Fortunately, the rest of the cast is fine: Boyer charmingly elegant, and a fine study in madness from Barbara O'Neil.
A lesser defect is that the script starts us off with a militant union and strike background ("Solidarity forever/For the union makes us strong!") and then darts off at a tangent for the hurricane episodes and the mad wife. These occupy most of the film and when we finally get back to the strike, it is called off in a most perfunctory and dramatically unsatisfactory fashion!

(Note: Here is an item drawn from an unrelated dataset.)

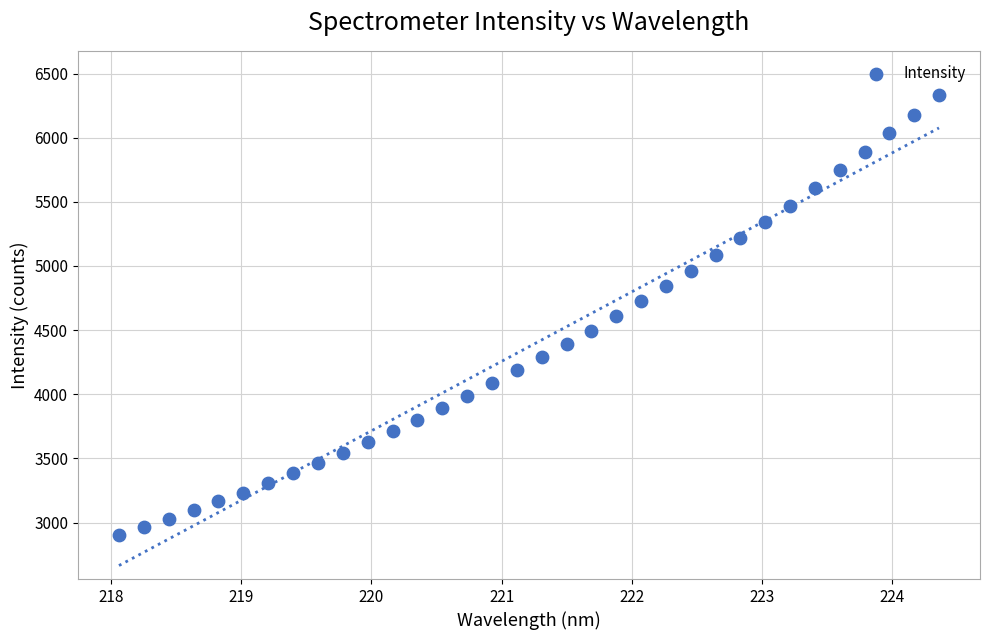

What is the range of Y values (max minus min)?

3430.7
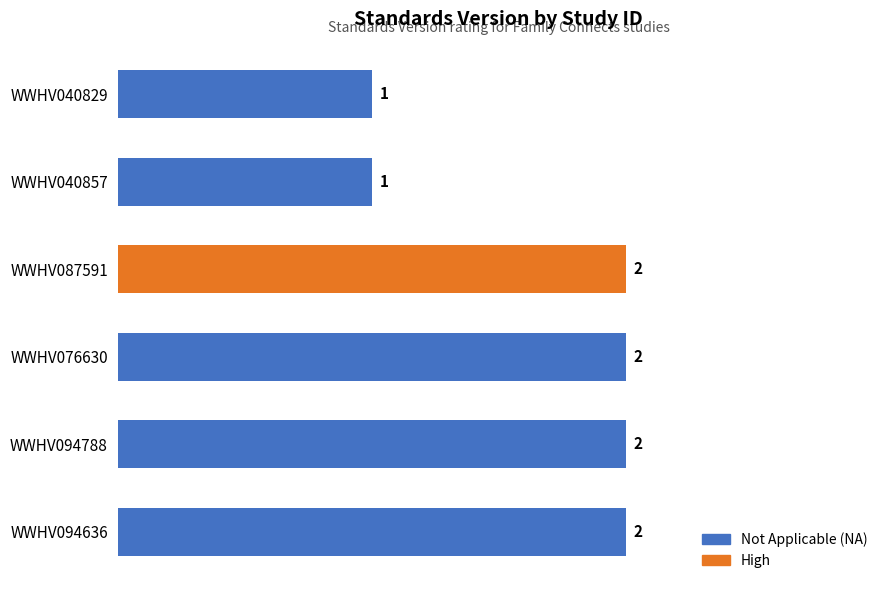

The chart shows a value of 3 at WWHV076630. True or false?

False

John M. Stahl's direction has flair and other production credits are equally polished.
LawdPorry
23/05/2023 03:23
I love Dunne and Boyer and think they are a good match. However, I am constantly amazed at how long Irene Dunne was able to get away with 20-something roles. She is 41 here, and looks it. She is playing a waitress with a roommate who is about to strike for better pay. Her character at most would be 25. Yet producers continued to give Dunne these types of roles even after this movie. I don't really get it. When Lana Turner was in her early 40s, she was playing mothers of teenagers in "Imitation of Life" and "Portrait in Black" and Mary Astor had moved to these roles by the time she was 38. I don't understand why they weren't moving Dunne to more motherly roles by this time; she certainly does not look or act like an ingenue.